An effective algorithm has been developed for clustering large amounts of data 2021-01-07 15:33:00 / NEW PUBLICATIONS

The article “Parallel batch k-means for big data clustering”, co-authored by the staff of the Institute of Information Technology of ANAS, was published in the prestigious journal “Computers & Industrial Engineering”. Indexed to the Web of Science, the journal is included Q1 and has an Impact Factor of 4.135.

The authors of the article are the vice-president of ANAS, director of the Institute of Information Technology, academician Rasim Alguliyev, head of the department, corresponding member of ANAS Ramiz Aliguliyev and leading researcher, associate professor Lyudmila Sukhostat.

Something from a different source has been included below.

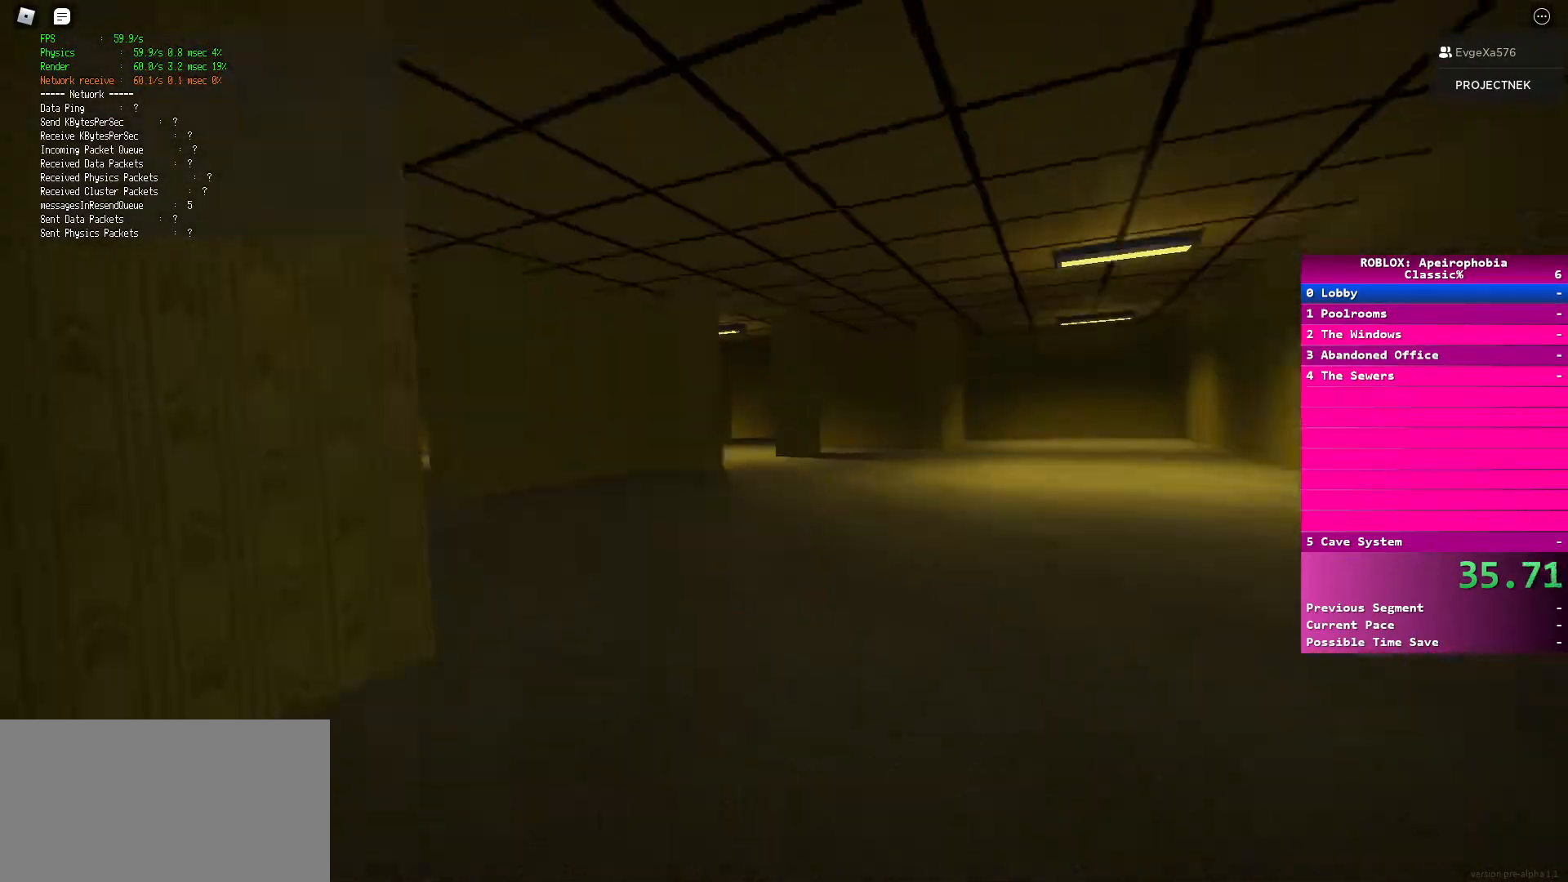
{"keys": ["d", "w"], "mouse": [], "events": [[67, "d", "down"], [267, "shift", "up"], [283, "space", "down"], [417, "space", "up"]]}
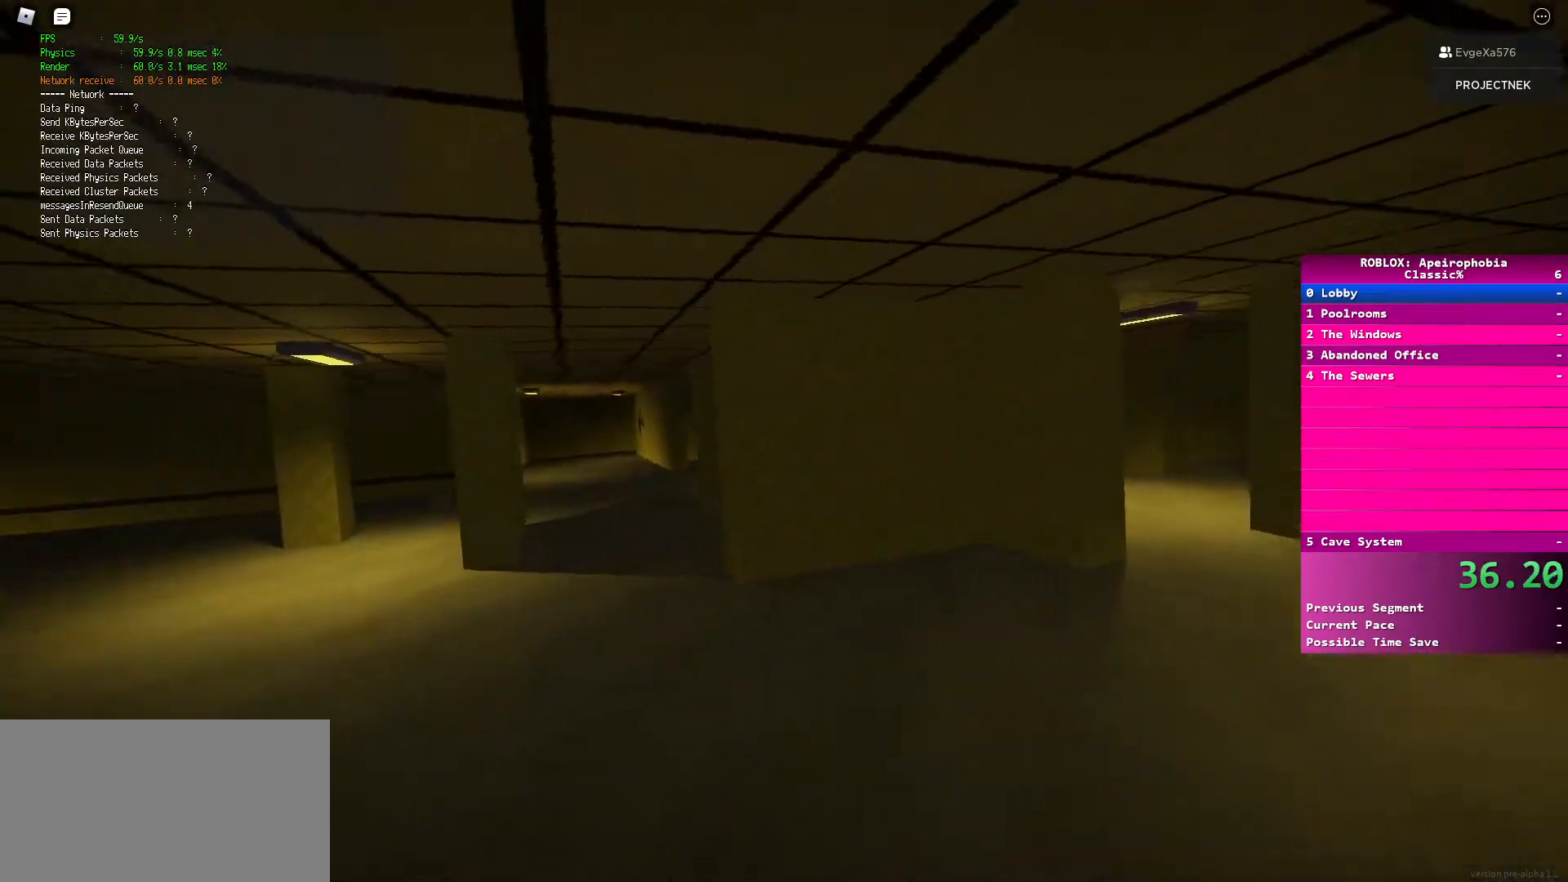
{"keys": ["shift", "w"], "mouse": [], "events": [[67, "shift", "down"], [200, "d", "up"]]}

An article prepared within the framework of SOCAR's grant project for the analysis of large amounts of data developed a parallel packet k-means algorithm. The proposed algorithm has the ability to analyze large amounts of data within the memory and computing resources of computers. This algorithm first divides large volumes of data into packets, taking into account the computer's memory and computing resources, and then clusters the packets in parallel using the k-means algorithm. The results obtained after parallel processing are re-clustered together. The cluster centers obtained in the last stage are considered as cluster centers of the whole data set, and then the initial data are grouped according to these centers. In terms of the value of the objective function, it sometimes loses a few percent to the k-means algorithm. The analysis has shown that there are opportunities to address this shortcoming, which will be explored in future studies. Statistical analysis of the results showed that the proposed algorithm is quite stable, and in most cases even better than the k-means algorithm.